数十年後の未来で、同性カップルに「レズビアンって何?」って質問されるのが夢【LGBTの今を知りたい Vol.2~牧村朝子INTERVIEW~】 (2/7ページ)
それがきっかけで、「女の子を好きになることは悪いことだから直さないといけないんだ」という意識が芽生え、それから12年間にわたって直そうと努力し続けたんです。
――具体的にはどんなことをしたんですか?
男の人にとってのいい女になるために必要なことですね。モテるメイクしなきゃいけない、料理教室に通って花嫁修業しなきゃいけない......って風に、「やらなきゃいけない」という思い込みにとらわれて、やりたいことをやっていない期間がずっと続いていたんです。でも、12年間それを積み重ねた結果、「やらなきゃいけない」ことしかやってこなかったことに気付き、「やりたいこと」をやろうと思い立ったんです。それで、やっぱり自分は女の子が好きなんじゃないかなと思って、初めてレズビアンバーに行ってみたのが22歳のときです。
――初めてのレズビアンバーはどうでした?
衝撃的でした。言い方が悪いんですけど、初めは動物園に行くような気持ちで行ったんですよ。レズビアンっていう生き物がいて、彼女たちは革ジャンを着て谷間を強調した格好をしていて、ひょっとしたら緊縛姿で天井から吊り下げられてる人もいるかもしれないみたいなイメージを持ってました。でも行ってみたら全然そんなことはなかった。
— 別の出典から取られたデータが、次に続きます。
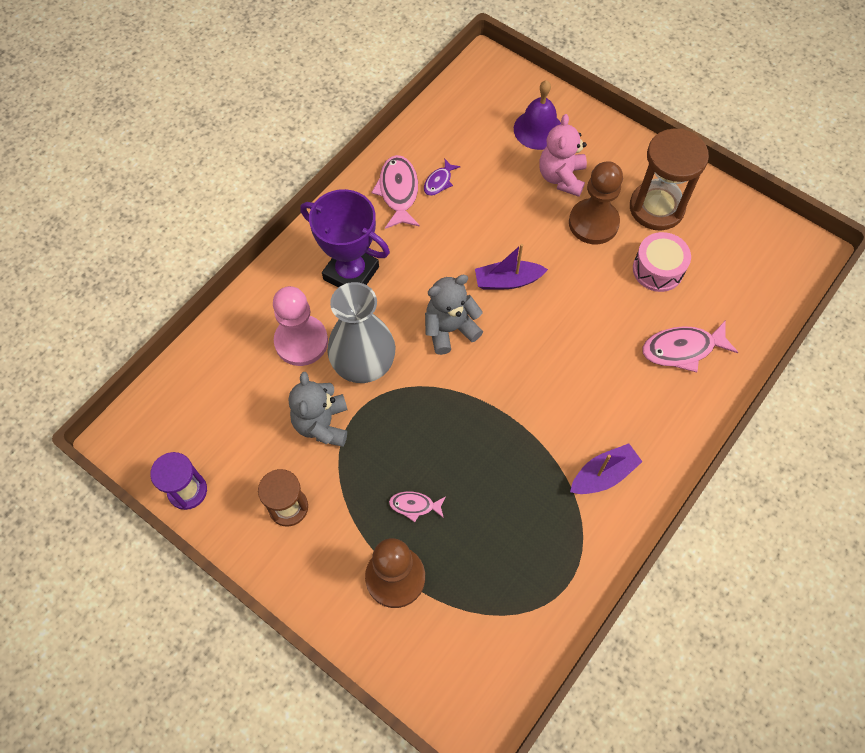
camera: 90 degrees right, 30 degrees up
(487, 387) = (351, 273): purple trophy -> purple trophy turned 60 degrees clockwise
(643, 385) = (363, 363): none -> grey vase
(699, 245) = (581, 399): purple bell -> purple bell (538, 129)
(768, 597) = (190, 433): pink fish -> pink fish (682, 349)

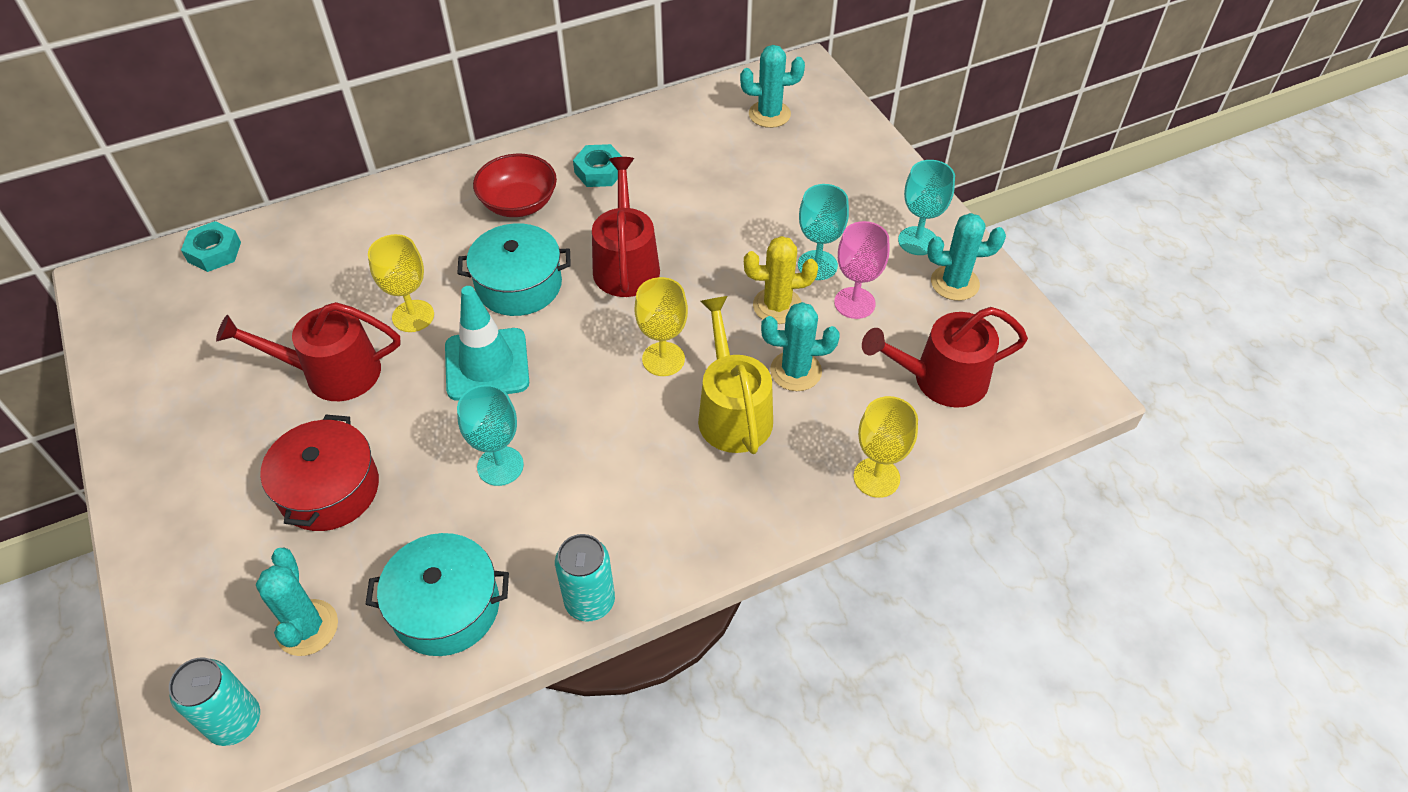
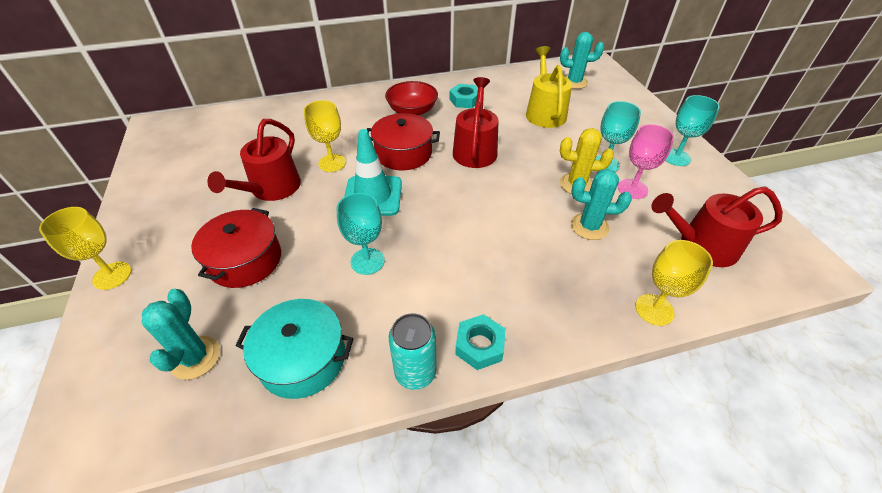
camera: 10 degrees right, 5 degrees down
(214, 252) = (224, 117): turquoise nut -> turquoise nut (479, 345)
(235, 721) = (113, 426): turquoise can -> none
(333, 373) = (272, 189): red watering can -> red watering can turned 75 degrees counterclockwise
(519, 285) = (403, 153): turquoise pot -> red pot
(663, 359) = (494, 207): yellow goblet -> yellow goblet (112, 275)
(732, 412) = (541, 248): yellow watering can -> yellow watering can (544, 112)
(954, 283) = (705, 185): turquoise cactus -> none

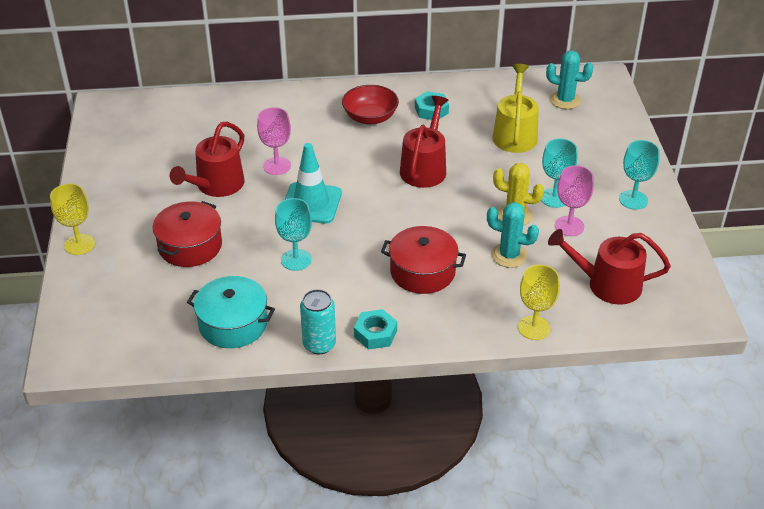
camera: 10 degrees right, 5 degrees down
(195, 357) = (150, 312): turquoise cactus -> none
(332, 163) = (277, 166): yellow goblet -> pink goblet
(403, 153) = (350, 164): red pot -> red pot (422, 271)

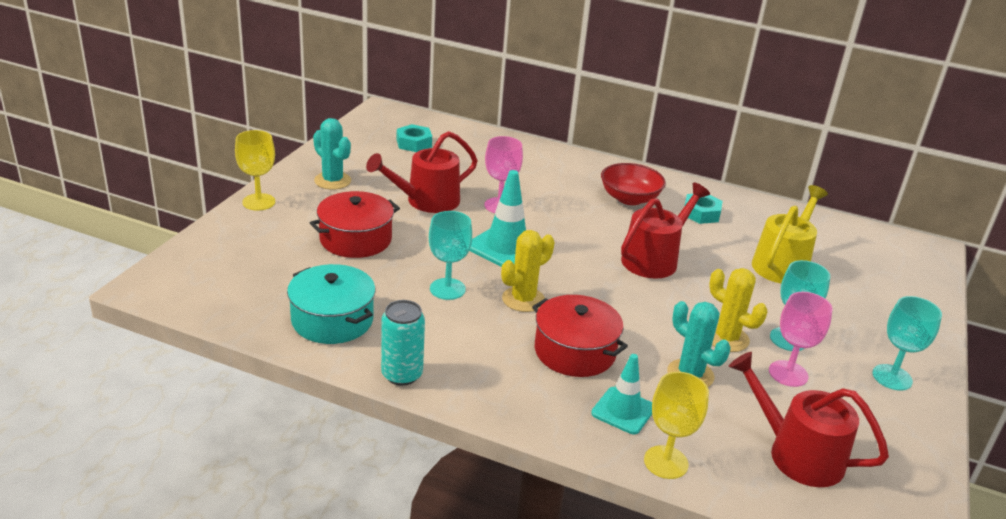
camera: 25 degrees right, 10 degrees down
(357, 244) = (523, 299): none -> yellow cactus
(375, 334) = (471, 389): turquoise nut -> turquoise nut (414, 143)
(484, 303) = (623, 411): none -> turquoise traffic cone
(565, 100) = (866, 254): turquoise cactus -> turquoise cactus (332, 181)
そこで出会ったのは、「これまで同じ電車に乗ってたことがあったとしても、絶対にレズビアンだとは気付かなかったろうな」っていう見た目の人たちでした。知らないうちに、女の子のことを好きな女の子にたくさん出会ってきてたんだろうなって思いました。
――そこで出会った女性からも衝撃を受けましたか?
そうですね。一番衝撃的だったのは、母子家庭で育った同い年の女の子がいたんですけど、その子が、同性愛者であることをお母さんに対してオープンにしてたことです。彼女を家に連れてったり、テレビに好きなアイドルが出たら「◯◯ちゃんまじかわいい~」ってこぼしたりするって話を聞いて、「そういうことしていいんだ!」って気付かされました。人が人を好きになる、ただそれだけのことだったんだ! って。